(Stored entries)

>> start

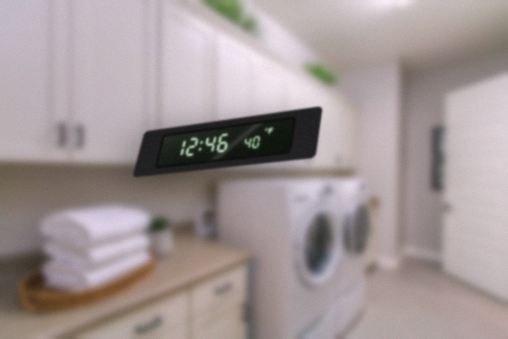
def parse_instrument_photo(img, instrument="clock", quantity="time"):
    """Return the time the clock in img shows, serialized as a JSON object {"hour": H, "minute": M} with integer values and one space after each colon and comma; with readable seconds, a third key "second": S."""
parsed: {"hour": 12, "minute": 46}
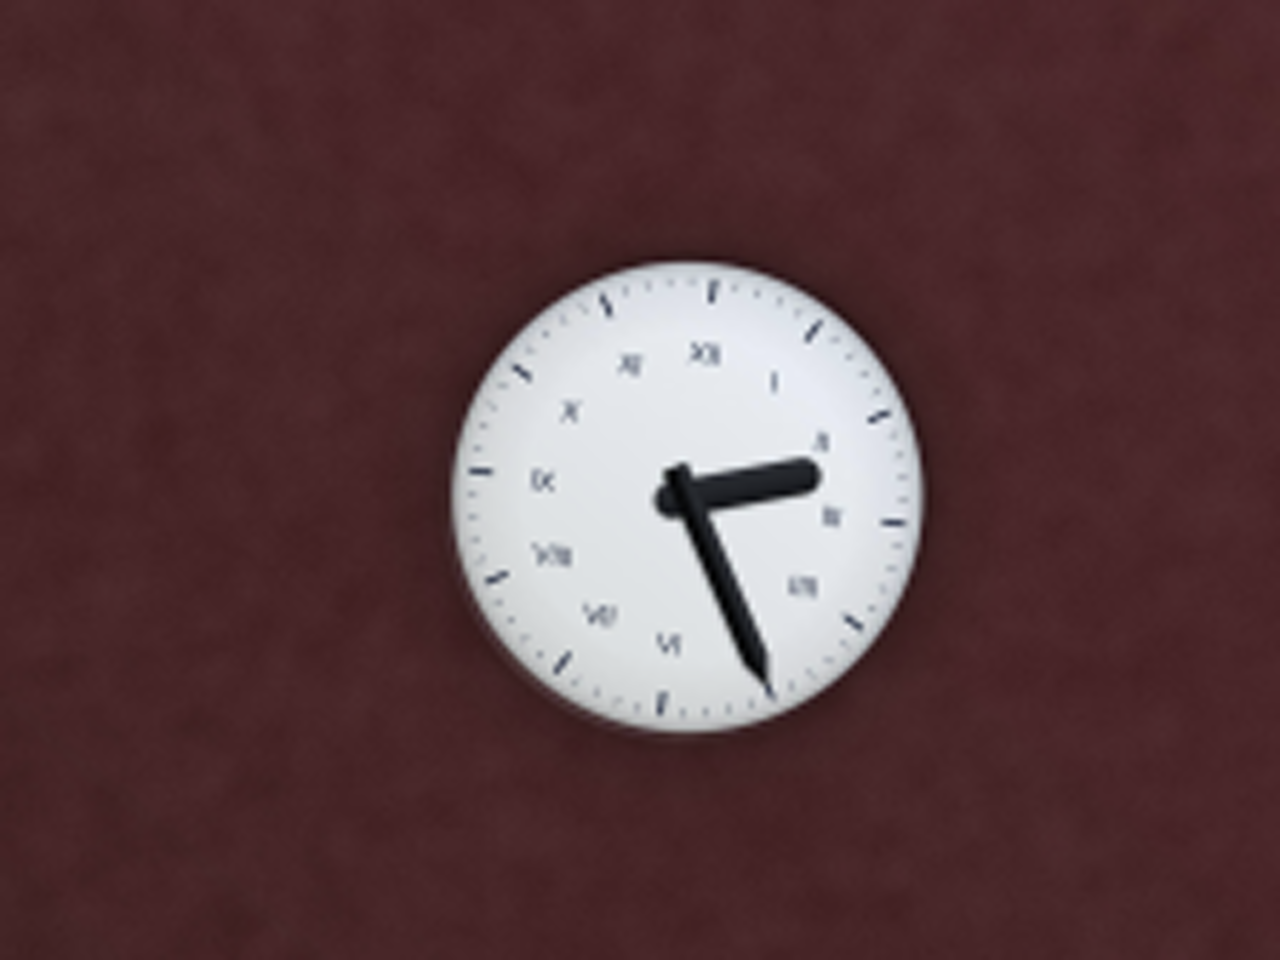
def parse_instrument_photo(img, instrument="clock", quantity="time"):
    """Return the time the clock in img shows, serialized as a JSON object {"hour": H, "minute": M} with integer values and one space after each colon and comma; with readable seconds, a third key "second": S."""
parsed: {"hour": 2, "minute": 25}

>> end

▸ **What to work on**
Rewrite the listing above with every "clock" changed to "watch" and everything else left as it is. Omit the pictures from your version.

▸ **Solution to the problem**
def parse_instrument_photo(img, instrument="watch", quantity="time"):
    """Return the time the watch in img shows, serialized as a JSON object {"hour": H, "minute": M} with integer values and one space after each colon and comma; with readable seconds, a third key "second": S."""
parsed: {"hour": 12, "minute": 46}
def parse_instrument_photo(img, instrument="watch", quantity="time"):
    """Return the time the watch in img shows, serialized as a JSON object {"hour": H, "minute": M} with integer values and one space after each colon and comma; with readable seconds, a third key "second": S."""
parsed: {"hour": 2, "minute": 25}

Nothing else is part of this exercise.